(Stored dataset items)
════

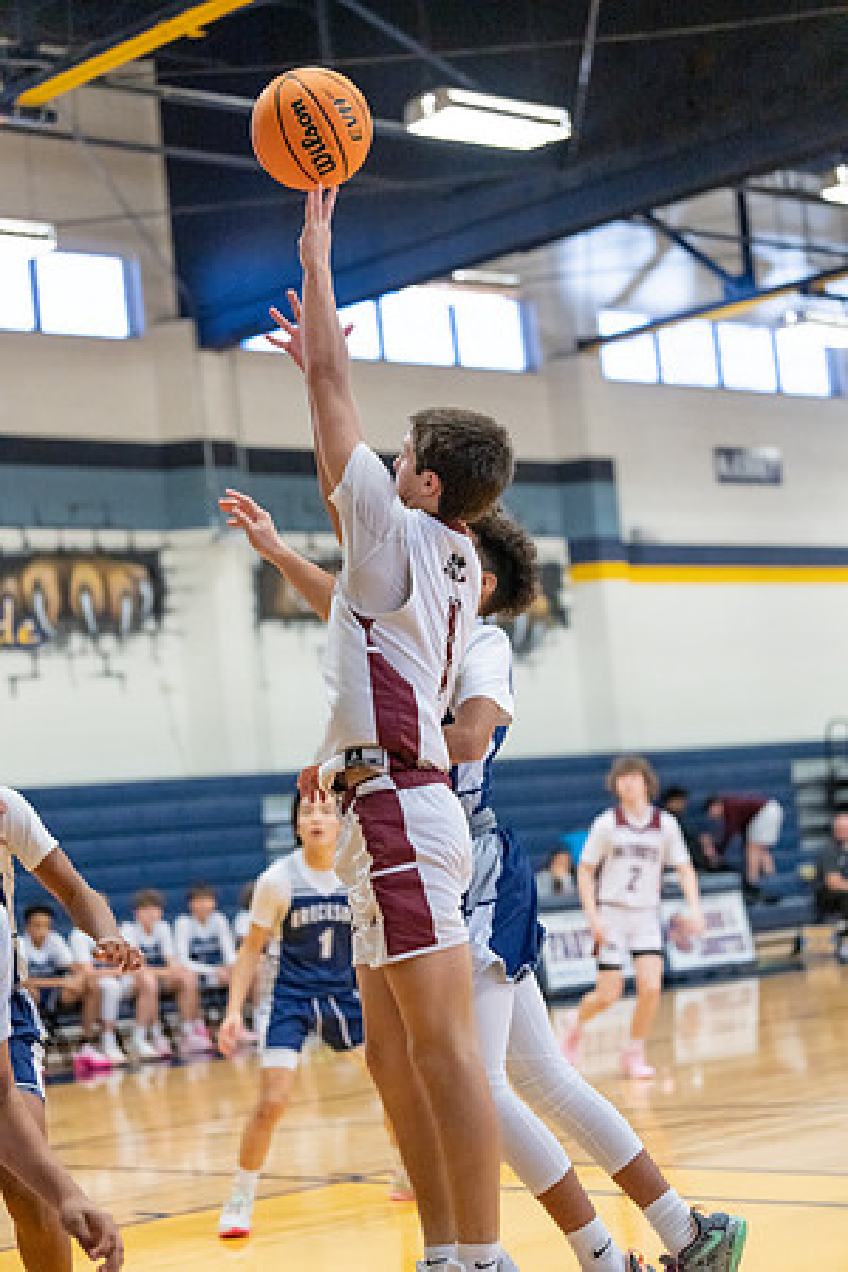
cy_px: 636
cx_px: 424
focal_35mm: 70
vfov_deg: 28.8
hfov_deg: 19.5
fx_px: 2473
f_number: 2.8
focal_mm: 70
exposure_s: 1/1000
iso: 4000
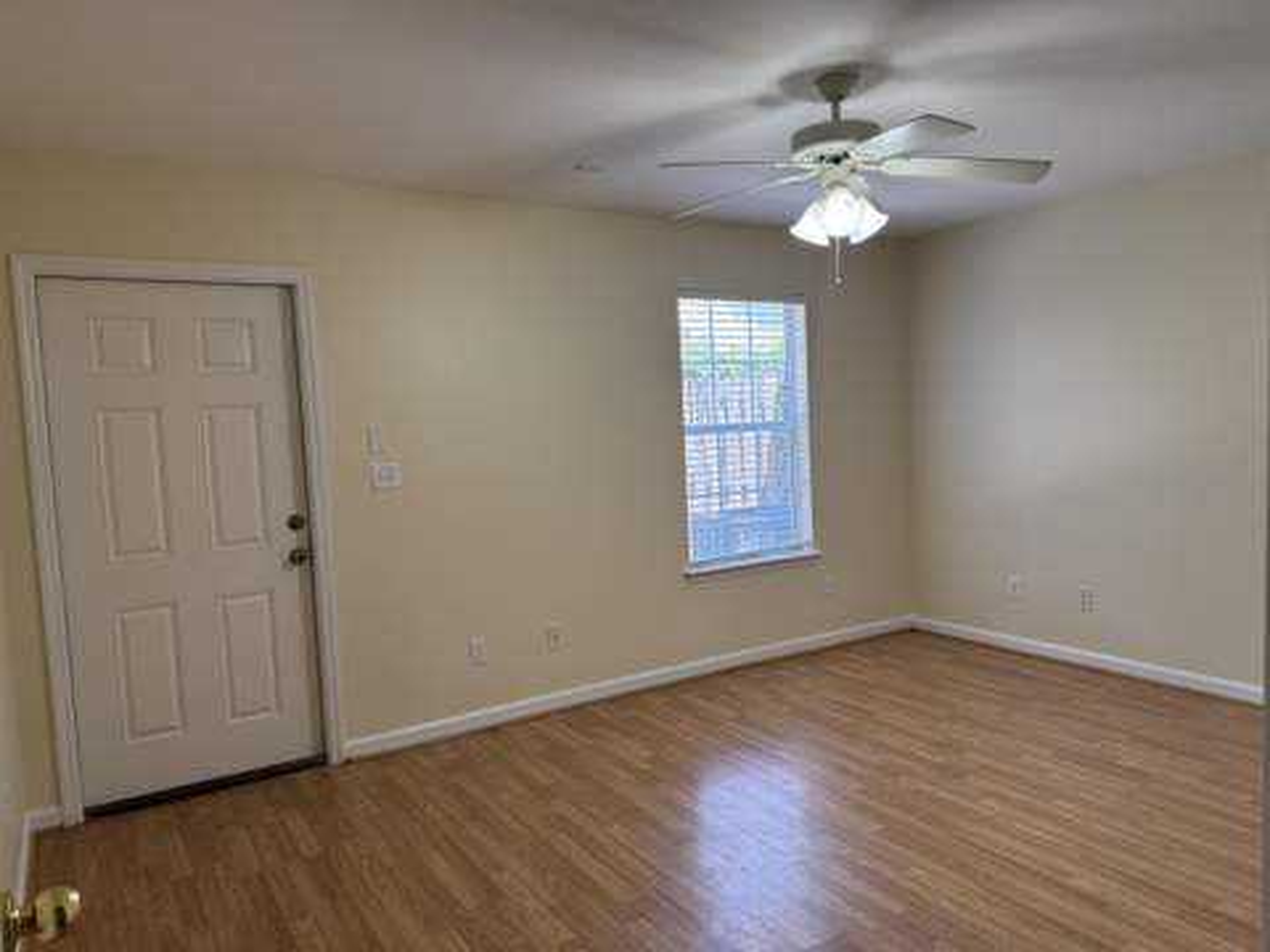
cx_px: 635
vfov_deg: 56.8
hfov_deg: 71.6
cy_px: 476
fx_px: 881
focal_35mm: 24
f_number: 1.78
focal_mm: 6.76
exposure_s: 1/120
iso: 125
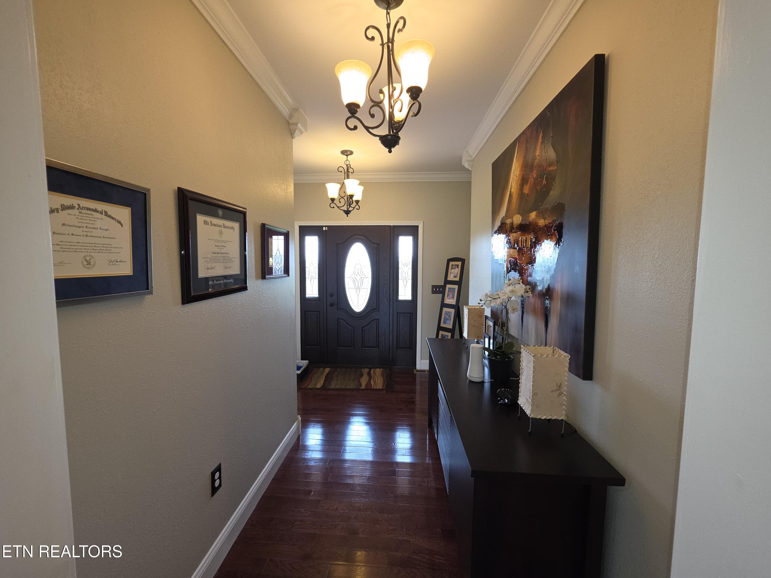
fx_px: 290
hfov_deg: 106.2
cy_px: 289
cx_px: 386
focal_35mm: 13
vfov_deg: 89.9
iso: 64
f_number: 1.9
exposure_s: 1/60
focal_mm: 2.2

════

## ACTION ITEM
Please print the entries shown above again, exactly, and skip the pictures.

## WRITTEN SOLUTION
cy_px: 636
cx_px: 424
focal_35mm: 70
vfov_deg: 28.8
hfov_deg: 19.5
fx_px: 2473
f_number: 2.8
focal_mm: 70
exposure_s: 1/1000
iso: 4000
cx_px: 635
vfov_deg: 56.8
hfov_deg: 71.6
cy_px: 476
fx_px: 881
focal_35mm: 24
f_number: 1.78
focal_mm: 6.76
exposure_s: 1/120
iso: 125
fx_px: 290
hfov_deg: 106.2
cy_px: 289
cx_px: 386
focal_35mm: 13
vfov_deg: 89.9
iso: 64
f_number: 1.9
exposure_s: 1/60
focal_mm: 2.2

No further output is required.